Read some more of the responses now. God this is depressing. So basically a man does not have to bother getting a women aroused or enthusiastic about having sex with him. Quick stroke of the back and then he can try to stick his cock in a half asleep woman, and that's all fine and dandy. It wasn't assault and that's all that matters, shut up woman, respect the poor chap's privacy.

No wonder so many men treat women like crap when women defend such crap behaviour from them.

Its not a crime, so its all fine. Don't women deserve more from men than then managing to stay just, and only just, the right side of criminality?

Jesus fucking Christ, what a depressing read this has been.

CleansUpButWouldPreferNotTo · 13/02/2022 18:09

Sorry this happened to you @WildflowerWildfire, how are you feeling now? Please ignore the more strident and unaware posters here, and take comfort from the ones supporting you. Flowers

Lilymossflower · 13/02/2022 18:18

Everyone loves surprise anal ! (According to dickhead men anyway)

I wouldn't feel comfortable after that either op. I don't understand the posters who are saying oh he must have thought it was foreplay or whatever - physical touch does not automatically constitute sudden penetration with no lube. Ugh !

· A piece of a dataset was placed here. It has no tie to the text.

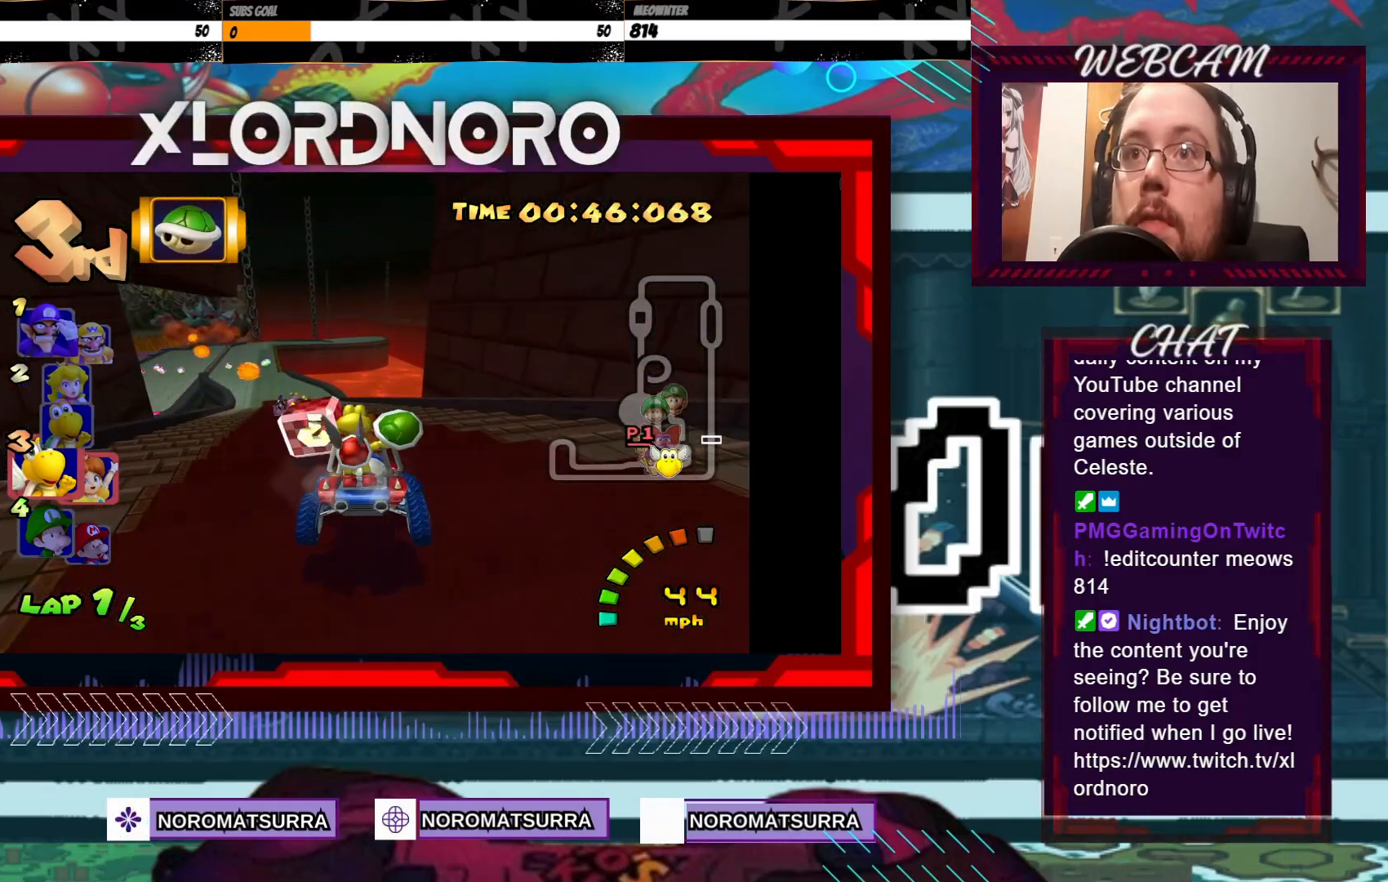
{"buttons": ["A"], "left_stick": "center", "events": [[33, "left_stick", "center"], [233, "left_stick", "left"], [400, "A", "up"], [467, "left_stick", "center"], [500, "A", "down"]]}
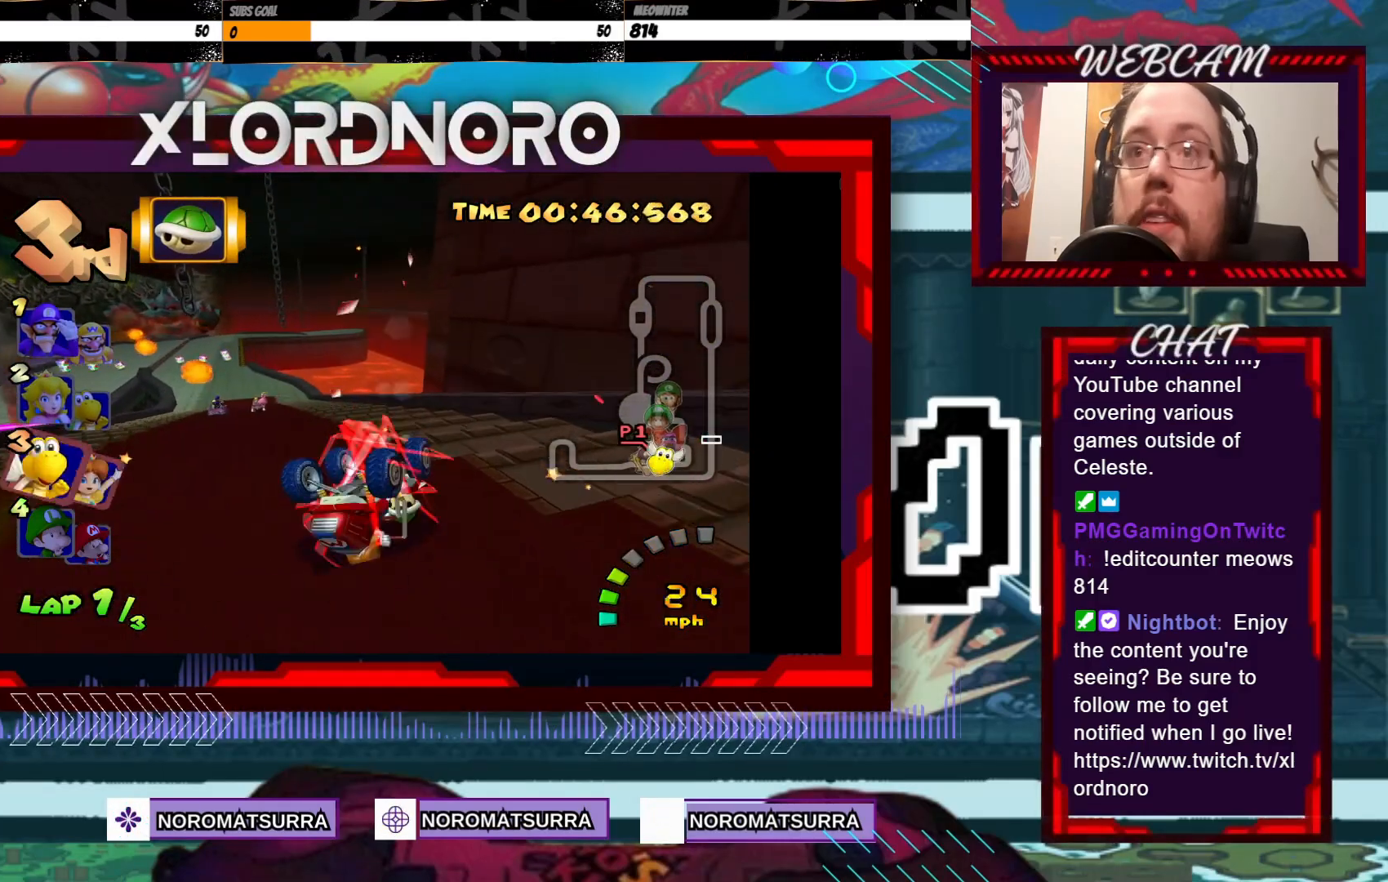
{"buttons": ["A"], "left_stick": "center", "events": [[50, "left_stick", "left"], [450, "left_stick", "center"]]}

Nomorepastry · 13/02/2022 18:24

Yeah that's what I have to deal with every time I stay round OHs. A fart usually changes his mind quickly enough Grin

Nomorepastry · 13/02/2022 18:25

In all seriousness though, no means no. If he doesn't respect that then that's harassment

BlaBlaFishcakes · 14/02/2022 18:18

I'm really sorry, OP. It doesn't matter what anyone else would feel, or how low some people's standards of acceptable behaviour are, this is not acceptable for YOU. You won't feel safe with him any more, and I don't think any relationship can survive that.